Bono Defends Spotify: ‘Let’s Experiment. Let’s See What Works’
The same week that Taylor Swift pulled her music from Spotify and called the music-streaming service a “grand experiment,” Bono has voiced his support of the service using the same word as Swift. “It’s an experimental period,” the U2 frontman said at the Web Summit conference in Dublin, according to The Guardian. “Let’s experiment. Let’s see what works.”
The singer explained that in his opinion, the enemy was not Spotify, but music-industry standards and practices. “When people pick on Spotify: Spotify are giving up 70 percent of all their revenues to rights owners,” he said. “It’s just that people don’t know where the money is because the record labels haven’t been transparent.”
Bono expounded on this idea elsewhere in the talk. “The music business has historically involved itself in quite considerable deceit,” he said. “But if we change that a bit, and people can actually see how many times [songs are] being played, where they’re being played, get access to information on the people who are listening to them, get paid direct debit…. I think those payments will add up to something, as the world gets more transparent.”

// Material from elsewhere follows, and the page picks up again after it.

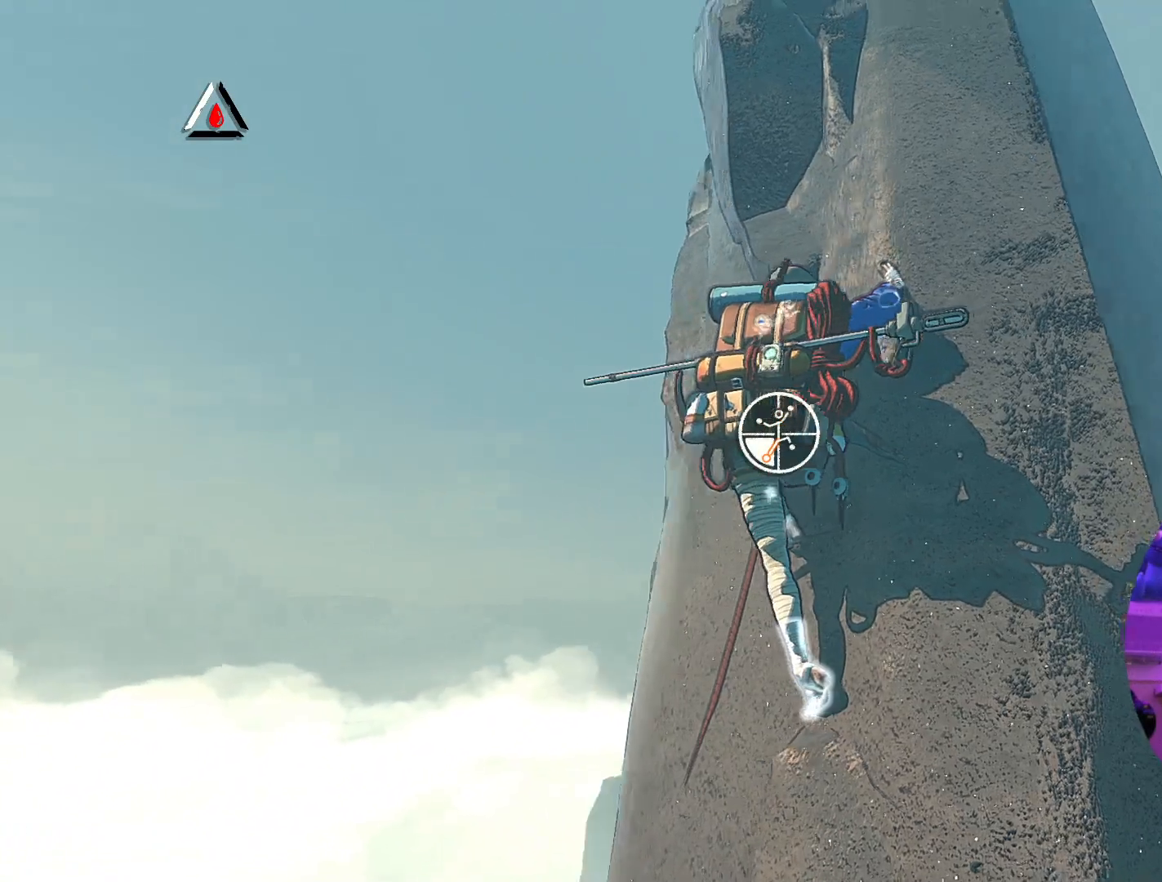
{"buttons": ["R1"], "left_stick": "down", "right_stick": "center", "events": [[350, "right_stick", "center"], [483, "left_stick", "down"]]}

Over the past couple of years, a number of artists have decried Spotify’s royalty payments, calling them unfair, including the Black Keys’ Patrick Carney, David Byrne and Radiohead and Atoms for Peace frontman Thom Yorke.
“I think artists should be paid way more than they are,” Bono said. “But the greatest way you serve your songs is to get them heard.”
In the U2 frontman’s opinion, services like Spotify are most beneficial to artists starting out. “I’m already paid too much,” Bono said. “I’m a spoiled rock star. I’m the wrong spokesperson for this, but I have to tell you: if I were starting a band now, aged 17 or 18, I would be very excited…. Though it is clear that there are some traumas as we move from physical to digital and 20th century to 21st century, and the people paying the highest price for those traumas are songwriters rather than performers, I still think forming a band is so exciting.”
Earlier this week, Swift shared many opposing sentiments in an interview with Yahoo. “I’m not willing to contribute my life’s work to an experiment that I don’t feel fairly compensates the writers, producers, artists and creators of this music,” she said. “And I just don’t agree with perpetuating the perception that music has no value and should be free.”
After Swift pulled her catalog, Spotify issued a statement expressing hope that the pop star would change her mind and reinstate her music on the service. “We believe fans should be able to listen to music wherever and whenever they want, and that artists have an absolute right to be paid for their work and protected from piracy,” the statement read. “That’s why we pay nearly 70% of our revenue back to the music community.”